On occasion, I think I've seen a pattern here and there, among two or three obscure stocks I follow. I still have DSNY on my Yahoo portfolio page for some reason, and when I saw it hit .52 today my immediate thought was, "If I still owned that I'd sell it right there". Of course, I sold a couple weeks back at .45, so I didn't have any intuition then that it would soon hit .52. A few weeks before that though, buying DSNY at .305 looked like a slammed dunk, so I bought it.

When I saw USEG dip below $5 earlier this week, I had half a mind to buy more there. I didn't though, and now it has traded higher on yesterday's news of the high initial production of its latest Bakken well. That one's a little trickier though. I've owned and have been following this stock for about a year and a half, but since the BEXP deal a few months ago, it's almost a new stock: new shareholders, much bigger volume, an imminent secondary offering, etc. My average price on it now is about $2.80, I think. I don't think I'll be able to buy more for less than that anytime soon. So at what price should I buy more?

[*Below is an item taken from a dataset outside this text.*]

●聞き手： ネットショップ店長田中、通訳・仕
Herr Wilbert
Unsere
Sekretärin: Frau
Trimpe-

The textbook value investing approach would be to come up with an intrinsic value for the company, and figure out where the current stock price is relative to your intrinsic value figure. That approach has some merit, but it also has a couple of drawbacks to it. The first is that it would be a pain in the ass, as it was to do my initial write-up of the company back in the summer of 2008. Back then, I did that with the prospect of getting paid in mind: I submitted that write-up to the Value Investor's Club when they were offering $5k for the best idea of the week. That was also my application to membership in the VIC. It was rejected, so of course my USEG write-up didn't win best idea. In any case, a similar write-up today would be a little more involved because it would have to account for the dilution of the secondary offering(s) and the inclusion of new ventures.

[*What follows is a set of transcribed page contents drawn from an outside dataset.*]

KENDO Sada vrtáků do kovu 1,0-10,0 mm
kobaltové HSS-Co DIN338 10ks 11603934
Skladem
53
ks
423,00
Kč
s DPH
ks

The second drawback of that approach is the false sense of precision inherent in any intrinsic value calculation (I didn't see the need for even attempting one with my initial write-up, as the company was trading at a ~50% discount to its book value then). To do one with USEG, you'd have to speculate on the success, or lack thereof, of additional wells drilled in its Bakken deal; you'd have to estimate production rates and oil prices going forward; you'd have to ballpark the value of its Standard Steam Trust holdings by looking at comps with publicly-traded geothermal companies; you'd have to speculate about molybdenum and uranium prices for its properties in those areas, etc. In short, you'd be stringing together a lot of subjective assumptions to come up with an objective-sounding number.

2 comments:

Homer315 said...

Human beings tend to see or try to find patterns where none exist. Not sure that being around long enough to see "patterns" would tend to make one a stock artist.

DaveinHackensack said...

Human behavior can also create patterns though. That was a point Vitaliy Katsenelson made about technical analysis, which -- unlike some other soi disant value investors -- he didn't dismiss out of hand. I was trying to find his exact quote about it in his book, but "technical analysis" isn't in its index. Maybe he wrote the passage I'm thinking of elsewhere.